## What the task requires
Nothing but the lines from the first line of the entries through the line with "X407663Y218000D01*" should appear in the answer, transcribed exactly and free of pictures.

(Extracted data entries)

* * *

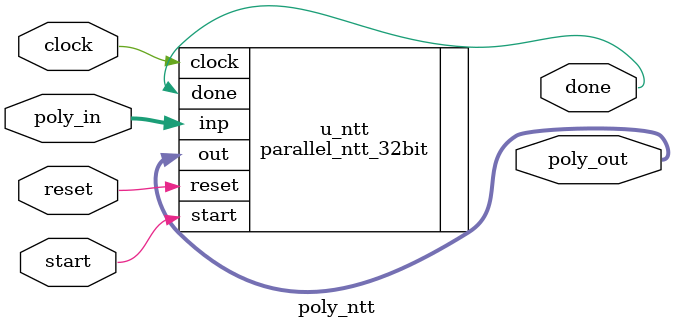
<source format=v>

module poly_ntt (
    input clock,
    input reset,
    input start,
    input signed [8191:0] poly_in,   // 256 × 32-bit
    output signed [8191:0] poly_out,
    output done
);
    parallel_ntt_32bit u_ntt (
        .clock(clock),
        .reset(reset),
        .start(start),
        .inp(poly_in),
        .out(poly_out),
        .done(done)
    );
endmodule

</source>
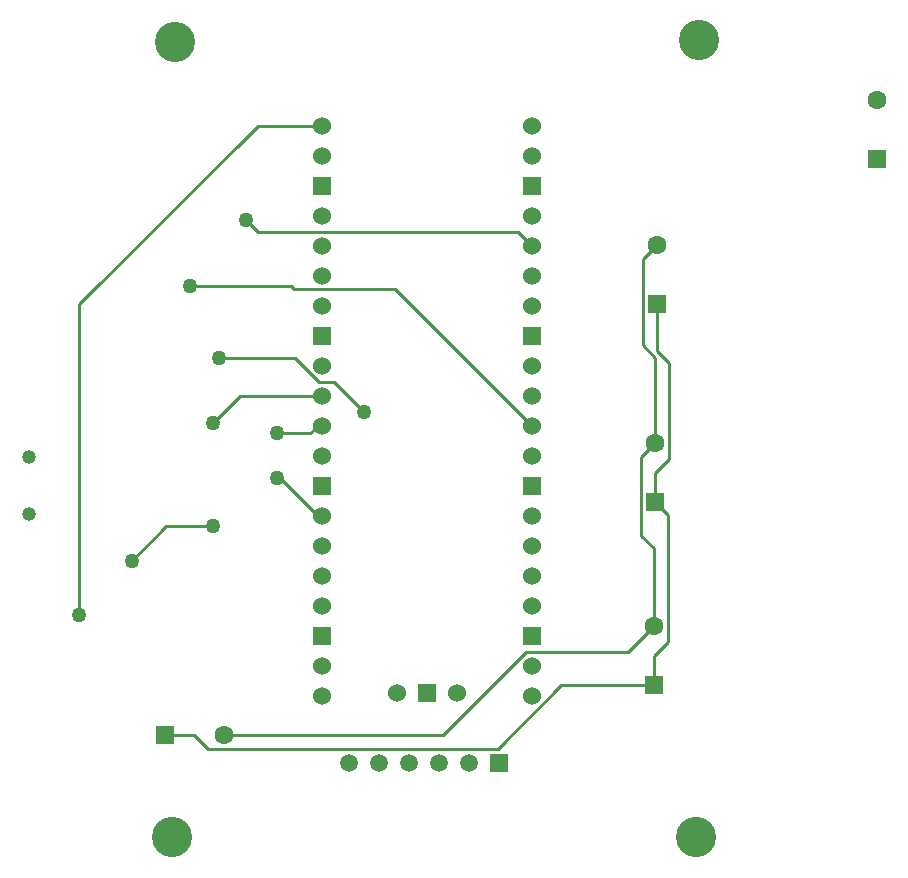
<source format=gbl>
G04*
G04 #@! TF.GenerationSoftware,Altium Limited,Altium Designer,22.5.1 (42)*
G04*
G04 Layer_Physical_Order=2*
G04 Layer_Color=16711680*
%FSLAX25Y25*%
%MOIN*%
G70*
G04*
G04 #@! TF.SameCoordinates,2259C19E-8C9C-4015-8B10-9D1C86A6F0C8*
G04*
G04*
G04 #@! TF.FilePolarity,Positive*
G04*
G01*
G75*
%ADD15C,0.01000*%
%ADD49C,0.06000*%
%ADD50R,0.06000X0.06000*%
%ADD51C,0.13400*%
%ADD52R,0.06299X0.06299*%
%ADD53C,0.06299*%
%ADD54R,0.06299X0.06299*%
%ADD55R,0.05906X0.05906*%
%ADD56C,0.05906*%
%ADD57C,0.04693*%
%ADD58C,0.05000*%
D15*
X332000Y319000D02*
X342000Y309000D01*
X326935Y319000D02*
X332000D01*
X318935Y327000D02*
X326935Y319000D01*
X293500Y327000D02*
X318935D01*
X247000Y241500D02*
Y345000D01*
X306500Y404500D01*
X284000Y351000D02*
X317514D01*
X318514Y350000D01*
X352299D01*
X397799Y304500D01*
X264500Y259500D02*
X276000Y271000D01*
X291500D01*
X306500Y404500D02*
X327799D01*
X439500Y329614D02*
Y345000D01*
Y329614D02*
X443650Y325464D01*
X439000Y288806D02*
X443650Y293455D01*
X439000Y279000D02*
Y288806D01*
X443650Y293455D02*
Y325464D01*
X434850Y360035D02*
X439500Y364685D01*
X439000Y298685D02*
Y327285D01*
X434850Y331435D02*
X439000Y327285D01*
X434850Y331435D02*
Y360035D01*
X438500Y227805D02*
X443150Y232455D01*
Y274850D01*
X439000Y279000D02*
X443150Y274850D01*
X438500Y218000D02*
Y227805D01*
X434350Y267935D02*
Y294035D01*
X439000Y298685D01*
X434350Y267935D02*
X438500Y263785D01*
Y237685D02*
Y263785D01*
X368435Y201500D02*
X395935Y229000D01*
X429815D01*
X438500Y237685D01*
X295185Y201500D02*
X368435D01*
X407663Y218000D02*
X438500D01*
X386514Y196850D02*
X407663Y218000D01*
X289955Y196850D02*
X386514D01*
X285306Y201500D02*
X289955Y196850D01*
X275500Y201500D02*
X285306D01*
X302500Y373000D02*
X306500Y369000D01*
X393299D02*
X397799Y364500D01*
X306500Y369000D02*
X393299D01*
X313000Y302000D02*
X323946D01*
X313000Y287000D02*
X314082D01*
X326582Y274500D01*
X291500Y305500D02*
X300500Y314500D01*
X327799D01*
X326582Y274500D02*
X327799D01*
X326446Y304500D02*
X327799D01*
X323946Y302000D02*
X326446Y304500D01*
D49*
X327799Y404500D02*
D03*
Y394500D02*
D03*
Y374500D02*
D03*
Y364500D02*
D03*
Y354500D02*
D03*
Y344500D02*
D03*
Y324500D02*
D03*
Y314500D02*
D03*
Y304500D02*
D03*
Y294500D02*
D03*
Y274500D02*
D03*
Y264500D02*
D03*
Y254500D02*
D03*
Y244500D02*
D03*
Y224500D02*
D03*
Y214500D02*
D03*
X397799Y224500D02*
D03*
Y244500D02*
D03*
Y254500D02*
D03*
Y264500D02*
D03*
Y274500D02*
D03*
Y294500D02*
D03*
Y304500D02*
D03*
Y314500D02*
D03*
Y324500D02*
D03*
Y344500D02*
D03*
Y354500D02*
D03*
Y364500D02*
D03*
Y374500D02*
D03*
Y394500D02*
D03*
Y404500D02*
D03*
Y214500D02*
D03*
X352799Y215500D02*
D03*
X372799D02*
D03*
D50*
X327799Y384500D02*
D03*
Y334500D02*
D03*
Y284500D02*
D03*
Y234500D02*
D03*
X397799D02*
D03*
Y284500D02*
D03*
Y334500D02*
D03*
Y384500D02*
D03*
X362799Y215500D02*
D03*
D51*
X279000Y432500D02*
D03*
X452500Y167500D02*
D03*
X453500Y433000D02*
D03*
X278000Y167500D02*
D03*
D52*
X513000Y393500D02*
D03*
X439500Y345000D02*
D03*
X438500Y218000D02*
D03*
X439000Y279000D02*
D03*
D53*
X513000Y413185D02*
D03*
X439500Y364685D02*
D03*
X438500Y237685D02*
D03*
X439000Y298685D02*
D03*
X295185Y201500D02*
D03*
D54*
X275500D02*
D03*
D55*
X387000Y192000D02*
D03*
D56*
X377000D02*
D03*
X367000D02*
D03*
X357000D02*
D03*
X347000D02*
D03*
X337000D02*
D03*
D57*
X230166Y275000D02*
D03*
Y294213D02*
D03*
D58*
X342000Y309000D02*
D03*
X293500Y327000D02*
D03*
X247000Y241500D02*
D03*
X284000Y351000D02*
D03*
X291500Y271000D02*
D03*
X264500Y259500D02*
D03*
X302500Y373000D02*
D03*
X313000Y302000D02*
D03*
Y287000D02*
D03*
X291500Y305500D02*
D03*
M02*

</source>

* * *

## Solution to the problem
<source format=v>

module poly_ntt (
    input clock,
    input reset,
    input start,
    input signed [8191:0] poly_in,   // 256 × 32-bit
    output signed [8191:0] poly_out,
    output done
);
    parallel_ntt_32bit u_ntt (
        .clock(clock),
        .reset(reset),
        .start(start),
        .inp(poly_in),
        .out(poly_out),
        .done(done)
    );
endmodule

</source>
<source format=gbl>
G04*
G04 #@! TF.GenerationSoftware,Altium Limited,Altium Designer,22.5.1 (42)*
G04*
G04 Layer_Physical_Order=2*
G04 Layer_Color=16711680*
%FSLAX25Y25*%
%MOIN*%
G70*
G04*
G04 #@! TF.SameCoordinates,2259C19E-8C9C-4015-8B10-9D1C86A6F0C8*
G04*
G04*
G04 #@! TF.FilePolarity,Positive*
G04*
G01*
G75*
%ADD15C,0.01000*%
%ADD49C,0.06000*%
%ADD50R,0.06000X0.06000*%
%ADD51C,0.13400*%
%ADD52R,0.06299X0.06299*%
%ADD53C,0.06299*%
%ADD54R,0.06299X0.06299*%
%ADD55R,0.05906X0.05906*%
%ADD56C,0.05906*%
%ADD57C,0.04693*%
%ADD58C,0.05000*%
D15*
X332000Y319000D02*
X342000Y309000D01*
X326935Y319000D02*
X332000D01*
X318935Y327000D02*
X326935Y319000D01*
X293500Y327000D02*
X318935D01*
X247000Y241500D02*
Y345000D01*
X306500Y404500D01*
X284000Y351000D02*
X317514D01*
X318514Y350000D01*
X352299D01*
X397799Y304500D01*
X264500Y259500D02*
X276000Y271000D01*
X291500D01*
X306500Y404500D02*
X327799D01*
X439500Y329614D02*
Y345000D01*
Y329614D02*
X443650Y325464D01*
X439000Y288806D02*
X443650Y293455D01*
X439000Y279000D02*
Y288806D01*
X443650Y293455D02*
Y325464D01*
X434850Y360035D02*
X439500Y364685D01*
X439000Y298685D02*
Y327285D01*
X434850Y331435D02*
X439000Y327285D01*
X434850Y331435D02*
Y360035D01*
X438500Y227805D02*
X443150Y232455D01*
Y274850D01*
X439000Y279000D02*
X443150Y274850D01*
X438500Y218000D02*
Y227805D01*
X434350Y267935D02*
Y294035D01*
X439000Y298685D01*
X434350Y267935D02*
X438500Y263785D01*
Y237685D02*
Y263785D01*
X368435Y201500D02*
X395935Y229000D01*
X429815D01*
X438500Y237685D01*
X295185Y201500D02*
X368435D01*
X407663Y218000D02*
X438500D01*
X386514Y196850D02*
X407663Y218000D01*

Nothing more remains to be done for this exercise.